D’autant que, pour apaiser sa rancœur, Eve va boire un verre dans un café. Où elle est abordée par Jonas, un jeune Autrichien avec lequel elle va finir la nuit. Las, Jonas, amoureux transi, est gravement barré. Accro au foulard oublié par Eve, il n’aura de cesse de vouloir partager sa flamme avec une Eve qui ne sait plus comment se débarrasser de cet importun dont elle a remarqué les chaussettes trouées mais pas le bracelet électronique à la cheville…
Si l’on s’amuse un peu avec la description, volontiers caricaturale, des « expats » français de Vienne, on prend longtemps son mal en patience avant de voir ce drame conjugal prendre réellement du rythme. D’autant que le scénario s’ingénie à accumuler des péripéties de plus en plus surprenantes. Ainsi, mais on n’en dira pas plus, Tina Brunner n’étant, par exemple, pas celle que l’on croyait…
C’est grâce au personnage d’Eve que Les apparences va finalement décoller et faire valser quelques bonnes séquences un rien perverses et des dialogues grinçants sur le couple, le paraître… « Le prestige, les apparences, il n’y a que ça qui t’intéresse ? » lui lance Henri. Karin Viard excelle dans le rôle. Elle est tour à tour parfaitement agaçante en « bourgeoise », pathétique en femme trompée, inquiétante en manipulatrice et, in fine, quasiment hallucinée…

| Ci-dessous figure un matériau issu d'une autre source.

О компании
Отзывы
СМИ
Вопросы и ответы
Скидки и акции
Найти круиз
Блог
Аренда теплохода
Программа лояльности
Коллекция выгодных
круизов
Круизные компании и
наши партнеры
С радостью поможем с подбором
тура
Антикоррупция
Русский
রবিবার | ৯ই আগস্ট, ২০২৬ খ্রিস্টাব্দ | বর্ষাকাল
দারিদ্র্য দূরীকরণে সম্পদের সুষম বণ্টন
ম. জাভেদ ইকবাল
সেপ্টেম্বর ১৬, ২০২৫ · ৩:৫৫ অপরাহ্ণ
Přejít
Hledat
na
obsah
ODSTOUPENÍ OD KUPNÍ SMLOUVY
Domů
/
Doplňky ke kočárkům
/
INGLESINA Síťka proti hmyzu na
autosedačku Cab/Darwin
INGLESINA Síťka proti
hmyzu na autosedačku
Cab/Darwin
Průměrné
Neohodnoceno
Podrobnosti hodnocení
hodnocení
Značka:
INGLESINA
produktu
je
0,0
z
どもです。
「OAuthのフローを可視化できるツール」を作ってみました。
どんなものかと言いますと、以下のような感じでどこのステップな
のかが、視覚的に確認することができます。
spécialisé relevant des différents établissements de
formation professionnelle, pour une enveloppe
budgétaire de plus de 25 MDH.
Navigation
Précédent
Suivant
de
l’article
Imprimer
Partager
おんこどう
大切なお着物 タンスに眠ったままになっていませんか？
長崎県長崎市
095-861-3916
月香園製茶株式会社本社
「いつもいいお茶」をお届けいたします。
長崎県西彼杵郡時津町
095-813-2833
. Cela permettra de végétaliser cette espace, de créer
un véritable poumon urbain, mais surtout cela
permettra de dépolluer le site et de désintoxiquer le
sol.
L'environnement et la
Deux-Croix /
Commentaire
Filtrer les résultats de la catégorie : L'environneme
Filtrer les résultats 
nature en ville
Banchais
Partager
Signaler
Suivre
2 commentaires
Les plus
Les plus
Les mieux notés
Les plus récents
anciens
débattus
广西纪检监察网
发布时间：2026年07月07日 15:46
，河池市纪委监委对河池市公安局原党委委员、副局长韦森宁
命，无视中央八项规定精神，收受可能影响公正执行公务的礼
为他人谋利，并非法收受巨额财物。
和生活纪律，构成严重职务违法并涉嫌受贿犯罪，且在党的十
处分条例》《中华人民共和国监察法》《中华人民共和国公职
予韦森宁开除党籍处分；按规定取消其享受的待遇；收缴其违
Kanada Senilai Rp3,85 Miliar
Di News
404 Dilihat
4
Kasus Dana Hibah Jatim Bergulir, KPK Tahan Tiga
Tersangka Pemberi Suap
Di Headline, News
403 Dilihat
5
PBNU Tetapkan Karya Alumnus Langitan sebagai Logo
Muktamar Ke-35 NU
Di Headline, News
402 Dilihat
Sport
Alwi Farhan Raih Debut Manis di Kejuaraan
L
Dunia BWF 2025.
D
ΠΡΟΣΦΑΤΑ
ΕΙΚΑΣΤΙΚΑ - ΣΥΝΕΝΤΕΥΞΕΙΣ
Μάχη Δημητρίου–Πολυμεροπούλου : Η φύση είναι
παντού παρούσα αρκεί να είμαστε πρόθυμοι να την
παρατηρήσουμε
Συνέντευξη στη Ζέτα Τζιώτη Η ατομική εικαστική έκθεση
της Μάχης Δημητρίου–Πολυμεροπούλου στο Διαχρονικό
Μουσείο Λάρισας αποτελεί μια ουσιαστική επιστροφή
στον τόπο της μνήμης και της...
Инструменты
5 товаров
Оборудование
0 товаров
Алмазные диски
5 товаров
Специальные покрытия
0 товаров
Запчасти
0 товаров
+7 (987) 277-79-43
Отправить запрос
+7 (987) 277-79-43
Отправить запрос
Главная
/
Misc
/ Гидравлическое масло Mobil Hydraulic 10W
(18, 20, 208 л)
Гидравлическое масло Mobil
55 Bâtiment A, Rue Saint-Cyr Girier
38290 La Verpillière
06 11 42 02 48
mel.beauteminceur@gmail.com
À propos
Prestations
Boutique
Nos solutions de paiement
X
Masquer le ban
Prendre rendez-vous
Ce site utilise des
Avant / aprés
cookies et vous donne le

Henri Montlibert, un chef réputé. DR

Henri Montlibert, un chef réputé. DR

Bon directeur d’acteurs, Fitoussi a déjà mis en scène Sandrine Kiberlain et Emilie Dequenne dans La vie d’artiste, Isabelle Huppert dans Copacabana (2010) et La ritournelle (2014) et à nouveau Sandrine Kiberlain, cette fois avec Audrey Lamy, dans Pauline détective (2012). Dans Les apparences, c’est Karin Viard qui tient clairement la baraque. Même s’il ne faut pas oublier, loin s’en faut, un Benjamin Biolay parfait en chef d’orchestre presque mutique qui cache ses secrets sous un masque élégant et lisse. Enfin, dans le rôle de Tina Brunner, on aime beaucoup Laetitia Dosch, délicieusement fêlée dans Gaspard va au mariage (2018) et, ici, dans un registre plus « criminel »…  Alors, finalement, Les apparences parvient à divertir.

LES APPARENCES Comédie dramatique (France – 1h50) de Marc Fitoussi avec Karin Viard, Benjamin Biolay, Lucas Englander, Laetitia Dosch, Pascale Arbillot, Evelyne Buyle, Louise Coldefy, Philippe Dusseau, Alexandra Schmidt, Laetitia Spigarelli, Hélène de Saint-Père. Dans les salles le 23 septembre.